Bien.
Deafheaven est un groupe de black metal formé en 2010 à San Francisco par George Clarke et Kerry McCoy, respectivement chanteur et guitariste.
Sauf qu’en fait non.
Enfin, pas tout à fait.
De black metal, certes, mais on n’est pas dans un délire de gens penturlurés en zombies et léchant du sang de porc sur scène avec moult effets pyrotechniques. Deafheaven sont tout autres, ils mélangent la base du black metal, à savoir un chant venant des amygdales et une batterie neurasthénique qui tape tout ce qu’elle peut, avec des éléments de post-rock et de shoegaze, donc des guitares aériennes, pleines d’effets, et des riffs mélodieux, épiques, mélancoliques et puissants. Autant dire que nous sommes face à un mélange instable. Aussi instable que le statut d’intermittent.
Alors c’est clair que c’est pas un album pour les puristes du black metal, on en est très loin.

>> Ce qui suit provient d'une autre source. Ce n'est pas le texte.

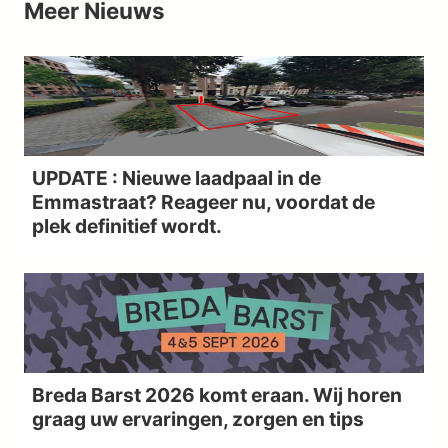
Meer
Nieuws
UPDATE : Nieuwe laadpaal in de
Emmastraat? Reageer nu, voordat de
plek definitief wordt.
Breda Barst 2026 komt eraan. Wij horen
graag uw ervaringen, zorgen en tips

Très très loin. Mais ou cet album deviant très intéressant, c’est qu’il dégage une force et une intensité que les groupes de black metal plus traditionnel ne peuvent qu’espérer attendre : cet album est beau. Et dramatique. Et ambitieux. L’alchimie instable dont je parlais a vraiment un aspect aussi percutant qu’un camion en pleine autoroute conduit par un routier unijambiste. C’est déflagration sur déflagration dans des morceaux comme Sunbather ou le premier morceau de l’album, Dream House, qui dégage une émotion vraiment puissante. Sans être sirupeuse.
L’album est structuré entre morceaux épiques de plus de 10 minutes environ, et autre morceaux plus courts, avec une approche plus ambiante, moins agressive, comme sur Irresistible, qui est un petit motif à la guitare qui fait retomber la pression de Dream house, qui le précède. Sunbather se prend donc d’une traite et on en prend de tous les côtés, à un moment c’est ultra agressif, et à un moment c’est tellement épique et beau qu’on bloque.
Par exemple, le morceau Please Remember, probablement un de mes morceaux favoris, commence par une nappe presque synthétique fait par les nombreux effets sur la guitare de Kerry McCoy, alors qu’une voix déclame un texte. La voix de Stéphane Paut, du groupe de black français Alcest, lisant un extrait de L’insoutenable Légèreté de l’Être, de Kundera. Je doute que beaucoup d’artistes iraient prendre des extraits de romans pour illustrer un morceau. Puis un bruit de foreuse surgit et finit par tout envahir, avec un son quasiment insoutenable. Puis tout s’évanouit alors qu’un riff de guitare acoustique se relève de ce soudain accès de bruit. Comme si l’harmonie, le bruit et l’atmosphère se seraient répondus le temps d’un morceau.
Mais c’est finalement dans l’ensemble que cet album est réussi. L’enchaînement des morceaux, les oscillations de dynamique entre explosions metalliques ultra-violentes et moments de calme dramatique, font qu’on ne sort pas indemne de l’écoute de Sunbather. Ce n’est pas pour tout le monde, c’est clair, mais ça reste un album tellement intense qu’il faut le coup de s’y pencher. Deafheaven ont créé un album qui pourrait finalement servir de porte d’entrée vers le monde merveilleux du metal extrême, et ce en y apportant une touche d’épique et de dramatique.
Sunbather est un foutu météore et Deafheaven ont appliqué à la perfection leur mélange étrange en lui donnant toute sa légitimité. C’est un album fort, complexe, puissant et presque émouvant. C’est pas du TRVE KVLT BLACK METAL \m/, mais en tout cas, c’est un superbe album. Et au bout d’un moment, c’est ça qu’on veut.